Assassin’s Creed III Audio Review

Posted: Thursday, November 1, 2012 by Dylan Benson in Labels: , , ,

The video game Assassin's Creed III by Ubisoft, which was released October 30, 2012, is the latest installment of the Assassin’s Creed series.  As a quick side note, this may contain spoiler alerts to anyone who wants to play the game.  Now I have not beaten this game yet, but I have been trying to take a close look at the audio while enjoying the game at the same time.

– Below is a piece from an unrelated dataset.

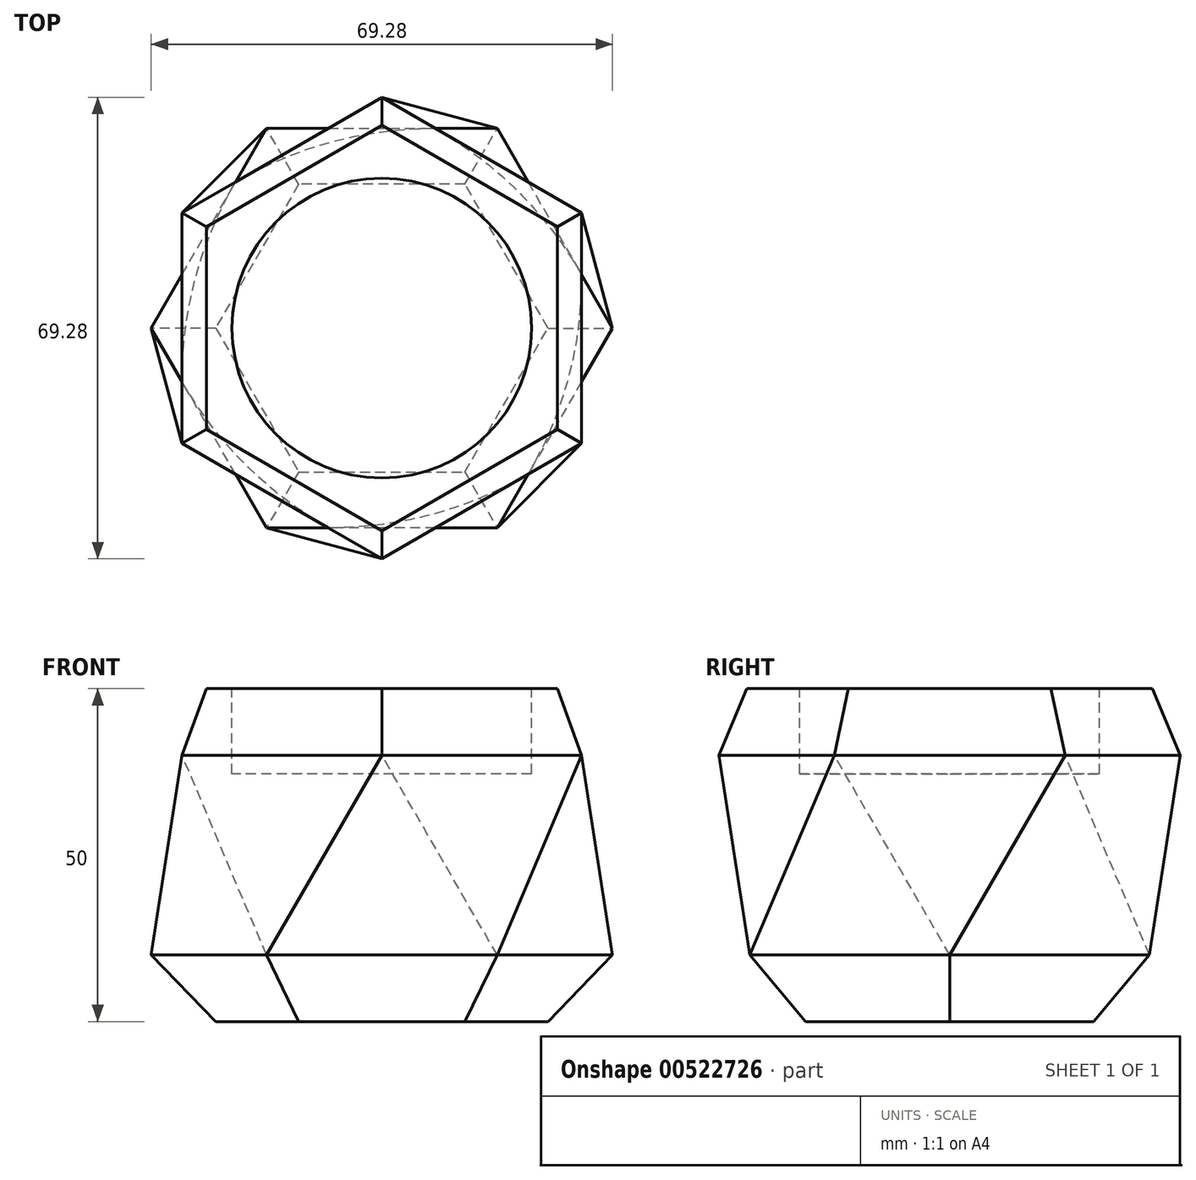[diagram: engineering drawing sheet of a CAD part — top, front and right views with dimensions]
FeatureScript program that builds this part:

So much has progressed in the world of video game audio.  Leading games in the industry like Call of Duty, Halo, and Assassin’s Creed seem to take great care in making sure that the customers have a great auditory experience.  Evolving from the humble beginnings of 8-bit audio, we now live in a world where surround sound in video games is a standard.  Multiple microphones are common on just a small sound source, and even more are used on the big ones like the cannons used in Assassin’s Creed III. 

Courtesy of Watson Wu

So what about this game?  Well, the audio seems top notch.  I feel as if while walking the streets of Boston in 1775, I am actually there.  There are animals, people talking, wind blowing, and more.  Overall, it is recorded well, compressed well, mixed well, and implemented well.

I have noticed some instances where the audio seems a little subpar.  Did you know you can pet the animals in the game?  Well, pet the cat and you’ll notice it makes the same sound each time.  No big deal; that’s not the focus of the game.  What is though is the story told by Juno to Desmond in the game.  There are a few instances though where is audio of the imagery (specifically the sound effects of the sun) overpowered the vocals. 

In the Boston Tea Party level, there is an enormous crowd that gathers throwing fists in the air and expressing the gratitude toward the action of throwing the tea over.  With such a large excited crowd, one would expect them to be loud right?  Well, this crown seemed to be all “walk” and no “talk” because they were dead silent.

Courtesy of Gamerant

Music plays a great part in video games.  It can be used to let the player know he or she is in danger, convey emotions, and alert to a victory.  Lorne Balfe did a very good job at composing the music for this game.  The mixing however, seemed too much at times.  Occasionally, I would be walking in the snow covered empty woods, and music will start blasting out of nowhere as if I was in a battle.  Perhaps the enemy was near to trigger it, but the volume of it was unnecessary.

For most of these points, it is obvious that I am being VERY picky.  The audio of this game is very high quality, as well of the game itself.  As I have mentioned before in a previous post, it does only take the little things for the experience to be ruined.  It will take much more then a silent crown and some music to have this game ruined for me, but I will say that if I have to read anymore white subtitles on a white background, I will be pretty ticked off.